[Study questions]
#1 Translate this sentence from the passage on Rosford Street Reserve into Spanish: "The surrounding area is residential to the south and industrial to the north."
#2 Extend the passage on Rosford Street Reserve, picking up after its final sentence.

Rosford Street Reserve, or Rosford Reserve, is an urban park and nature reserve situated in the western suburbs of Sydney, New South Wales, Australia. The reserve contains an open grassland, woodlands and recreational areas surrounded by native plants, such as eucalyptus trees. Janice Crosio Oval is a fenced sports ground incorporated within the reserve. The park is one of the largest in the Fairfield LGA area.

History
Prospect Creek, which winds through the reserve, was an important source of food for the local Aboriginal Australians. The creek contained a number of shell middens, which were also weighty to the natives. After European settlement, in around 1883, the area that was to be Reserve was 11 hectares and was used to grow vegetables up until 1974. The athletics tracks and grandstand were built in the late 1970s and that area was named Janice Crosio Oval in 1995. The Reserve was added to through a series of land acquisitions by the Fairfield City Council by 1987.

Geography
The reserve is fairly flat and is situated in Rosford Street, its namesake, in the northern periphery of Smithfield, with Dublin Street partially intersecting through it, Hassal Street being on the western end, Gipps Road to northwest and Rhondda Street being on the park's southeast entrance. The reserve straddles Prospect Creek, which creates the border between Fairfield City and Cumberland Council. The surrounding area is residential to the south and industrial to the north. The Reserve adjoins Long Street Park to the east and Gipps Road Sporting Complex to the west, which are situated in the Cumberland Council section of Smithfield.

Ecology

Prior to European settlement, the Reserve featured an open forest, woodland and riparian communities. The Reserve contains a riparian forest to the north, a remnant of the Cumberland Plain Woodlands, with Prospect Creek winding through it. 

The vegetation that surrounds the reserve's creekline is within the riparian zone and is dominated by Eucalyptus amplifolia, Eucalyptus moluccana, Eucalyptus baueriana, Eucalyptus fibrosa, Eucalyptus teriticornis, angophora floribunda and Casuarina glauca, which grow 10 to 20 meters, with an understorey of Acacia parramattensis, Bursaria spinosa, Daviesia ulicifolia, Exocarpos cupressiformis, Dillwynia, Indigofera australis and over ten native grass species. Introduced species in the riparian woodland include Passiflora suberosa, Solanum mauritianum, Lantana camara, Senna pendula and Cardiospermum halicacabum, among other species.

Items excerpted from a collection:

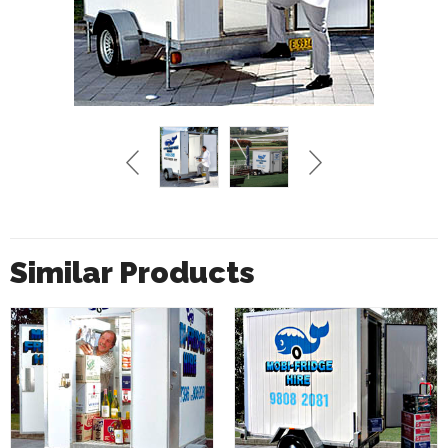
Similar Products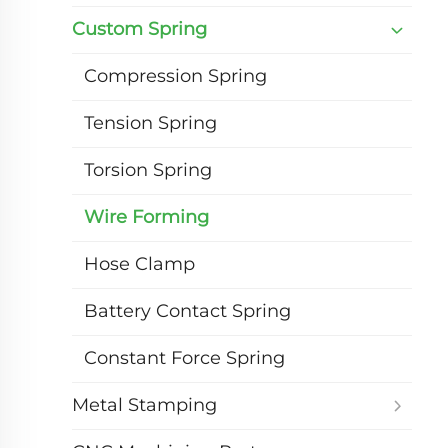
Custom Spring
Compression Spring
Tension Spring
Torsion Spring
Wire Forming
Hose Clamp
Battery Contact Spring
Constant Force Spring
Metal Stamping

[Answers per task]
#1 La zona circundante es residencial al sur e industrial al norte.

#2
The fauna includes Australian birds, such as the Australian raven, Australian magpie and the galah. The bell miner is found deep within the wooded areas of the park and seems to be restricted to those regions. Soils in the Reserve include podsols and alluvial soils.

Features
There is a long cycling and walking track in the park (constructed in 2009-10) which starts from Rhondda Street, at the park's southeast entrance within the prospect of a vast verdant field, and goes through the riparian woodland to the park's north, which leads to other parks in the region. In late 2021, a walking trail was constructed on the western side of the park, which parallels Rosford Street and approaches Gipps Road to the east and leads to the gallery forest in the park's northwest, connecting to the track that starts from Rhondda Street.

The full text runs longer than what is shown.